§ 文字摘錄
——————
用戶在創建好數據倉庫集群后使用psycopg2第三方庫連接到集群,則可以使用Python訪問DWS ,并進行數據表的各類操作。
連接集群前的準備
- DWS 集群已綁定彈性IP。
- 已獲取DWS 集群的數據庫管理員用戶名和密碼。
注意由于MD5算法已經被證實存在碰撞可能,已嚴禁將之用于密碼校驗算法。當前DWS 采用默認安全設計,默認禁止MD5算法的密碼校驗,可能導致開源客戶端無法正常連接的問題。建議先檢查一下數據庫參數password_encryption_type參數是否為1,如果取值不為1,需要修改,修改方法參見《用戶指南》的“[修改數據庫參數](//www.daliqc.cn/document/10014061/10047788)”章節;然后修改一次準備使用的數據庫用戶的密碼。
說明當前DWS出于安全考慮,已經默認不再使用MD5存儲密碼摘要了,這將導致使用開源驅動或者客戶端無法正常連接數據庫。需要您調整一下密碼策略后再創建一個新用戶或者對老用戶做一次密碼修改,方可使用開源協議中的MD5認證算法。
數據庫中是不會存儲用戶的密碼原文,而是存儲密碼的HASH摘要,在密碼校驗時與客戶端發來的密碼摘要進行比對(中間會有加鹽操作)。故當您改變了密碼算法策略時,數據庫也是無法還原您的密碼,再生成新的HASH算法的摘要值的。必須您手動修改一次密碼或者創建一個新用戶,這時新的密碼將會采用您設置的HASH算法進行摘要存儲,用于下次連接認證。
——————
已儲存的資料項目
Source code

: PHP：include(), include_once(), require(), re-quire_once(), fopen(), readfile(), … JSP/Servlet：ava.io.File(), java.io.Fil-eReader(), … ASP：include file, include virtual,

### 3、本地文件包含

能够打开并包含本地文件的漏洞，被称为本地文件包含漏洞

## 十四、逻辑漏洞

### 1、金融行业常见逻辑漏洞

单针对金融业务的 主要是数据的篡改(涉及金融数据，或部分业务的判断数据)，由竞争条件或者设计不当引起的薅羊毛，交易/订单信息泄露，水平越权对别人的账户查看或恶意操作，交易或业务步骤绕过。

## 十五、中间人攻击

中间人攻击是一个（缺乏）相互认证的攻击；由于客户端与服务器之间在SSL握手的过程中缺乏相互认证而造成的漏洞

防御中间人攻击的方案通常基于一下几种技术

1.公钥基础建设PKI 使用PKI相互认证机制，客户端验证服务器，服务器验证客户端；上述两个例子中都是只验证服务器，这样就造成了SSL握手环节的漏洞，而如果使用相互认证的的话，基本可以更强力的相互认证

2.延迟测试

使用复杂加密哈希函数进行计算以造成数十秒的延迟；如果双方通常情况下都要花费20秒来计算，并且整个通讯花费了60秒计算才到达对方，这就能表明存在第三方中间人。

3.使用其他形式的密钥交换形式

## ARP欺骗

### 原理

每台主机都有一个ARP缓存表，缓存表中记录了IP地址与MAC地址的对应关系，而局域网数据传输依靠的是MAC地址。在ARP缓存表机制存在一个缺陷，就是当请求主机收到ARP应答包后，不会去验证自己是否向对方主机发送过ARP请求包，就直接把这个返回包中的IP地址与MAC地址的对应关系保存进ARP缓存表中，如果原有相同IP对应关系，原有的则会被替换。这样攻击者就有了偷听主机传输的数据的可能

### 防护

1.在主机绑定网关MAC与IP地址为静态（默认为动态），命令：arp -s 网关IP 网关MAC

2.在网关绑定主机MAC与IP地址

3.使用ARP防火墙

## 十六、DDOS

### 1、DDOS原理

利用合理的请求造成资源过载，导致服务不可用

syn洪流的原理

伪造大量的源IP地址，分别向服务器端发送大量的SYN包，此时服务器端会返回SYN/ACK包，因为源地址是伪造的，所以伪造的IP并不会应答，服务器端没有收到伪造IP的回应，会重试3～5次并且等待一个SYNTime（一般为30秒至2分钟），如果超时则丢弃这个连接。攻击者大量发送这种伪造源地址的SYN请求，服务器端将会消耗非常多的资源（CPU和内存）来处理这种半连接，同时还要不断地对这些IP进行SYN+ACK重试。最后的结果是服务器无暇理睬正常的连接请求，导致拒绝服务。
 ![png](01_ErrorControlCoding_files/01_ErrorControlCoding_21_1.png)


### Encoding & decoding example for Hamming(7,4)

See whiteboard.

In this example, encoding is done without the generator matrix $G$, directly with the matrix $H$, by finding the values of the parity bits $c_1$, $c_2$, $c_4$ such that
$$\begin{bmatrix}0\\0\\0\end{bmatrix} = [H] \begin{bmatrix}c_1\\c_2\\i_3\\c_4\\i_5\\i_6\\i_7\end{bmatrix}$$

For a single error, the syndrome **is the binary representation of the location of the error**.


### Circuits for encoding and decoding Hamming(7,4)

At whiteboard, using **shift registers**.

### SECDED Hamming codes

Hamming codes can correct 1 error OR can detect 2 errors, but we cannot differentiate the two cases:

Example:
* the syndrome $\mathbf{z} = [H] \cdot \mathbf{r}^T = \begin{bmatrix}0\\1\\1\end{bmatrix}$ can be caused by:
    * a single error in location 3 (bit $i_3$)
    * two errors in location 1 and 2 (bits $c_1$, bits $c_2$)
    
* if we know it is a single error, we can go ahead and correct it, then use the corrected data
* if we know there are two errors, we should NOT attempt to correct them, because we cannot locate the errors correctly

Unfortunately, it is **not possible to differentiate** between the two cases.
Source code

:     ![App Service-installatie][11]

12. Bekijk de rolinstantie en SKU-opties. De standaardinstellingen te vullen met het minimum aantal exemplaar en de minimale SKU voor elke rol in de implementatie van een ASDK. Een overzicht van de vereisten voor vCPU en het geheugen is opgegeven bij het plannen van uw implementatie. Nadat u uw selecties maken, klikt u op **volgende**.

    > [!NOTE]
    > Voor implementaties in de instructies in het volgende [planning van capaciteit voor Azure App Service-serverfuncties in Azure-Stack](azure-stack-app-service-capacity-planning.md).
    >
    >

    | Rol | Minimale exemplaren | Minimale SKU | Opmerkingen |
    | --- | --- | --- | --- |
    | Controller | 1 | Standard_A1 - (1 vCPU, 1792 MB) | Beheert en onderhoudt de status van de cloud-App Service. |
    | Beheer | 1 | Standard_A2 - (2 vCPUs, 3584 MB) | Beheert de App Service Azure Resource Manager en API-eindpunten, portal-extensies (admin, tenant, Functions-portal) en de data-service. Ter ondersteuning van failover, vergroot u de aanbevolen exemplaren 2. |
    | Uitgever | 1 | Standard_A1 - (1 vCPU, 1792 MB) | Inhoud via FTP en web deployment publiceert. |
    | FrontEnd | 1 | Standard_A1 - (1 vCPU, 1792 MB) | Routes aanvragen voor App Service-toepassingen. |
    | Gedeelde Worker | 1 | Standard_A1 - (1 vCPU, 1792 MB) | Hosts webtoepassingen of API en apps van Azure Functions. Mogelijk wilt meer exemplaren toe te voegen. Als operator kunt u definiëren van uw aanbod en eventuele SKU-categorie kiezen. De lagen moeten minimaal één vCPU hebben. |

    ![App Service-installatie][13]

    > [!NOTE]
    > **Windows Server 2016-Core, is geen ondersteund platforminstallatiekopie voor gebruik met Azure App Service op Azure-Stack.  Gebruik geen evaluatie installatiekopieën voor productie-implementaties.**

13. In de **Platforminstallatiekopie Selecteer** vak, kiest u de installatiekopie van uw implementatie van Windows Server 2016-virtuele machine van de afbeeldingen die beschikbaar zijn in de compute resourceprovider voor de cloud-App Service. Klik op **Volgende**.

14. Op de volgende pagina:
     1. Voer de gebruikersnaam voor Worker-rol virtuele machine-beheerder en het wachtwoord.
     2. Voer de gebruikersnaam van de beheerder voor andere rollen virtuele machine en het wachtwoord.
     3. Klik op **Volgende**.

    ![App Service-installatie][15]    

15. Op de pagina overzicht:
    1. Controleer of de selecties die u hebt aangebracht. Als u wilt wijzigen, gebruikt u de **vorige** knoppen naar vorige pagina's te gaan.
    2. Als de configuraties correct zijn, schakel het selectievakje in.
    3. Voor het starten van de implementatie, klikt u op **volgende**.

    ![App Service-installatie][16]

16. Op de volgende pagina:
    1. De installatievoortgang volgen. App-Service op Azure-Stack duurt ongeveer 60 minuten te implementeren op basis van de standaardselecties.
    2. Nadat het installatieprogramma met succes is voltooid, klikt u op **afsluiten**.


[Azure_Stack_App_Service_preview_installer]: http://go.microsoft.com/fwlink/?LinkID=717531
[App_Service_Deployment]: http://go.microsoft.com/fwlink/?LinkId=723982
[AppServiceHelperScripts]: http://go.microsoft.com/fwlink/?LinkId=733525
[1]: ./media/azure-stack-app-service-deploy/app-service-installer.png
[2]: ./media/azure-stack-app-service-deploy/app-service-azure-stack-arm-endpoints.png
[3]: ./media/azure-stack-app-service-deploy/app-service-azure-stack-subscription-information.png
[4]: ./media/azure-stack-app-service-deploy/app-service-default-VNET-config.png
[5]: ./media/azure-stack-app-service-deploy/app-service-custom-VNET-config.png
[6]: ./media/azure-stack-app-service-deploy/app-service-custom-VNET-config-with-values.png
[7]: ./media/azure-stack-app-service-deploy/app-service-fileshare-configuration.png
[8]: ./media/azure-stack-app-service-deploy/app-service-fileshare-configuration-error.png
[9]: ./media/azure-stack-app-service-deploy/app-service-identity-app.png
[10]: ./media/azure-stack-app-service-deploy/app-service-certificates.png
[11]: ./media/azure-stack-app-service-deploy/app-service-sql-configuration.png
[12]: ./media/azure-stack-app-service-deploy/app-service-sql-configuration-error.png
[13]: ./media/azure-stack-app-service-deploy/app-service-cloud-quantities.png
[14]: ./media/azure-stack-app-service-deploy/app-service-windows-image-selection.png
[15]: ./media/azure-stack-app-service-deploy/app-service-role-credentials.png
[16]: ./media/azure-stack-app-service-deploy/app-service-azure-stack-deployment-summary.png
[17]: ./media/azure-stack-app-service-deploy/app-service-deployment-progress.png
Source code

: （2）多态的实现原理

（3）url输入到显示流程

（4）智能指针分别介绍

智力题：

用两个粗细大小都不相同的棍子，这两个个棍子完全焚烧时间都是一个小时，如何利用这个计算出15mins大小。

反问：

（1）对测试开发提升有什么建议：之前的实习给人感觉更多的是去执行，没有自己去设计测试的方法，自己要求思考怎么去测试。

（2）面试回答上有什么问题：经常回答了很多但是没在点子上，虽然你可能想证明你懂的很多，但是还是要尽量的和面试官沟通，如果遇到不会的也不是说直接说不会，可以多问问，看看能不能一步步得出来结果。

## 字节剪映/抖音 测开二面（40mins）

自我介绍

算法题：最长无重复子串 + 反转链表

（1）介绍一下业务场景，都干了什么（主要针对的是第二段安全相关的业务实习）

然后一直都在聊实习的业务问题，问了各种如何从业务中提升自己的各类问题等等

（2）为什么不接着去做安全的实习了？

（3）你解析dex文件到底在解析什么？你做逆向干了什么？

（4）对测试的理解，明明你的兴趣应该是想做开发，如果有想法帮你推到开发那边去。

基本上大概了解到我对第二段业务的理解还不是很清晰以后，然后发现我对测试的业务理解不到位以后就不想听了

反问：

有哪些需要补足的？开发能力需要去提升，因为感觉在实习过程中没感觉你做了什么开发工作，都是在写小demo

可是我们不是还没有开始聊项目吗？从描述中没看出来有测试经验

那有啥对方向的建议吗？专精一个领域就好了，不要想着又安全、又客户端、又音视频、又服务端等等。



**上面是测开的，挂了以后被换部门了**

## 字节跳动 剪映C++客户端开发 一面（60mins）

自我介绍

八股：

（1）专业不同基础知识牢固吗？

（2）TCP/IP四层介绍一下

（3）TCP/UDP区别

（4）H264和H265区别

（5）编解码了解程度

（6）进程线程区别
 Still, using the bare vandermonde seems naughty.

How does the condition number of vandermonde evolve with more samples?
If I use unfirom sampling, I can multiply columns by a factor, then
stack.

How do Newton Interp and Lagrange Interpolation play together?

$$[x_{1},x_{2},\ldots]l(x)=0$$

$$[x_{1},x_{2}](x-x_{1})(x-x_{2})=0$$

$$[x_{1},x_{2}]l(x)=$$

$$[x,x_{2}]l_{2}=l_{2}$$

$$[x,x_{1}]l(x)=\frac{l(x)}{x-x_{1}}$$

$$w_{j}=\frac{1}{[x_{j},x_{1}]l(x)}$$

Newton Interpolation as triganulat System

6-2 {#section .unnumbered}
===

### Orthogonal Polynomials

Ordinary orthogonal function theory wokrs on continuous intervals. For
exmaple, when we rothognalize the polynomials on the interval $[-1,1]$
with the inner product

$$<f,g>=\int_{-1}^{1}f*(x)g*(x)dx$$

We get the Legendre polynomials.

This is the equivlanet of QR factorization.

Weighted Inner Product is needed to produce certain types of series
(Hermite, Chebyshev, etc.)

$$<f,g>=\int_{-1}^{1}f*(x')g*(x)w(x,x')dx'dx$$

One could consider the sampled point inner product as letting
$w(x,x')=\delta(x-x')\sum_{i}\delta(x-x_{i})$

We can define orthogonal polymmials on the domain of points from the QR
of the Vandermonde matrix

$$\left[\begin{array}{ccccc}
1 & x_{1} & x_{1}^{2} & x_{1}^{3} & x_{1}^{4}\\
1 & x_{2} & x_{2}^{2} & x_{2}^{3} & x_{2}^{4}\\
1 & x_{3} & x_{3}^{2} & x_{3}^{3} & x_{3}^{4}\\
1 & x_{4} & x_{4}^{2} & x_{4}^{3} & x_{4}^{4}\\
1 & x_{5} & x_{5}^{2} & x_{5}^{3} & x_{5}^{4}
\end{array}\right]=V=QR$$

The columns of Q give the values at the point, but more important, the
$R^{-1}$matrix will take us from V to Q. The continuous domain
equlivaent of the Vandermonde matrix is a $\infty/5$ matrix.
——————
§ 待完成任務
把講用Python連線DWS的這段文字從「注意由于MD5算法已經被證實」到「摘要存儲,用于下次連接認證。」重新寫出，並將其中的「客戶端」一律替換成「用戶端」。

§ 練習結果
注意由于MD5算法已經被證實存在碰撞可能,已嚴禁將之用于密碼校驗算法。當前DWS 采用默認安全設計,默認禁止MD5算法的密碼校驗,可能導致開源用戶端無法正常連接的問題。建議先檢查一下數據庫參數password_encryption_type參數是否為1,如果取值不為1,需要修改,修改方法參見《用戶指南》的“[修改數據庫參數](//www.daliqc.cn/document/10014061/10047788)”章節;然后修改一次準備使用的數據庫用戶的密碼。
說明當前DWS出于安全考慮,已經默認不再使用MD5存儲密碼摘要了,這將導致使用開源驅動或者用戶端無法正常連接數據庫。需要您調整一下密碼策略后再創建一個新用戶或者對老用戶做一次密碼修改,方可使用開源協議中的MD5認證算法。
數據庫中是不會存儲用戶的密碼原文,而是存儲密碼的HASH摘要,在密碼校驗時與用戶端發來的密碼摘要進行比對(中間會有加鹽操作)。故當您改變了密碼算法策略時,數據庫也是無法還原您的密碼,再生成新的HASH算法的摘要值的。必須您手動修改一次密碼或者創建一個新用戶,這時新的密碼將會采用您設置的HASH算法進行摘要存儲,用于下次連接認證。